━━━━━ Data section

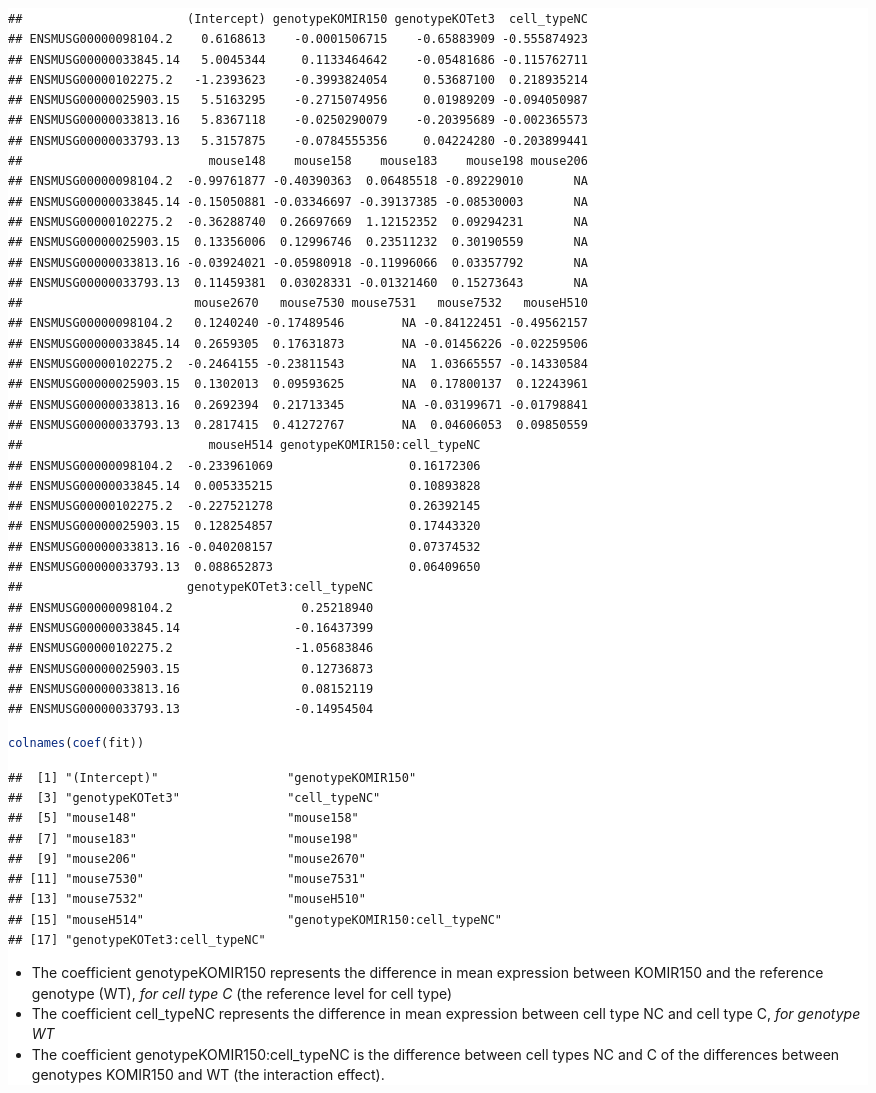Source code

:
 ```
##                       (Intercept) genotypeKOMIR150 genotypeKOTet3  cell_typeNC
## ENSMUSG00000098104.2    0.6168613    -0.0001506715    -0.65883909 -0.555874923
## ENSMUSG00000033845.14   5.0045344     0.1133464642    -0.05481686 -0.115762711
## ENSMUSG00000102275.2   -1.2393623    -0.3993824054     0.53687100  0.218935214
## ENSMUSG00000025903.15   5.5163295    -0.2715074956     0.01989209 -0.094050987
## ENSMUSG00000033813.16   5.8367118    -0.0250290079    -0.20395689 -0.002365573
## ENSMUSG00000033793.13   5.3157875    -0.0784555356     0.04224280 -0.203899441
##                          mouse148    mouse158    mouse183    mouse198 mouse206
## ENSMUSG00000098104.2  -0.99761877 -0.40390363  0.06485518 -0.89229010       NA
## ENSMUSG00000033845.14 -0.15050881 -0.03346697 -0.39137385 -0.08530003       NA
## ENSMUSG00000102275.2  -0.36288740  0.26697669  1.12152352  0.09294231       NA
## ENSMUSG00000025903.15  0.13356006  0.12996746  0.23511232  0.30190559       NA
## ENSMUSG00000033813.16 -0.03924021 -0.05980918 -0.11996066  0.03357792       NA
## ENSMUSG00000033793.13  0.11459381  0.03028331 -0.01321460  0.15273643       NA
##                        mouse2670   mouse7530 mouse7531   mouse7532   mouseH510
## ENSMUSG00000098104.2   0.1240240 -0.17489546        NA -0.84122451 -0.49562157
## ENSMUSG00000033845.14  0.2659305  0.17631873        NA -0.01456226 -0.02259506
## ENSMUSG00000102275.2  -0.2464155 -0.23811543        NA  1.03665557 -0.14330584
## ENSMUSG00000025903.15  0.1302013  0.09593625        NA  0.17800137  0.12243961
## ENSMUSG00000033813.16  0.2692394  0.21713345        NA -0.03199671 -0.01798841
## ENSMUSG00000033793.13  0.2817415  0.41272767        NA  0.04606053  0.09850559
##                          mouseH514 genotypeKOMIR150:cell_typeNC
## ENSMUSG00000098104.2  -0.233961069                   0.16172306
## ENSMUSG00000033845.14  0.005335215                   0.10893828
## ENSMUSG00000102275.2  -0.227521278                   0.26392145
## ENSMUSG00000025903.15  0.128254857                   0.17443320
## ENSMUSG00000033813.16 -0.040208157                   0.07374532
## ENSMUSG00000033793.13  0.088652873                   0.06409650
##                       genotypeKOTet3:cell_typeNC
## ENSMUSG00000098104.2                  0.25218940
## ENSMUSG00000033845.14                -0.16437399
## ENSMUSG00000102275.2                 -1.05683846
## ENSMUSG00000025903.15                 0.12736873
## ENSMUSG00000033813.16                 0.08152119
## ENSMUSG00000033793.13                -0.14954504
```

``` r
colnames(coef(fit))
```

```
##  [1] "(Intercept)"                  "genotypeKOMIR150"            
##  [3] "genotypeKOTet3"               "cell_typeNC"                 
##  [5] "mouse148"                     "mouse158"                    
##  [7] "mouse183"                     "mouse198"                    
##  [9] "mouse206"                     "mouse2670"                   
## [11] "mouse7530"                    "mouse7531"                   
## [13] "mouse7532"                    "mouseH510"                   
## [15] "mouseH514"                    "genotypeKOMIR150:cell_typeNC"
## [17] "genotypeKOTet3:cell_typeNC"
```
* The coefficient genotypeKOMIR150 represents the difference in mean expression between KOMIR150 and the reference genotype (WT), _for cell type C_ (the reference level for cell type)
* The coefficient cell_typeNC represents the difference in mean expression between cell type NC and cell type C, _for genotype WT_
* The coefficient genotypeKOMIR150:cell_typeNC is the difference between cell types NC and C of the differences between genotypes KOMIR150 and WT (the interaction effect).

━━━━━━━━━━

**Your assignment**
Wherever the string "Intercept" appears in the records, copy the whole line.

**Solution**
##                       (Intercept) genotypeKOMIR150 genotypeKOTet3  cell_typeNC
##  [1] "(Intercept)"                  "genotypeKOMIR150"            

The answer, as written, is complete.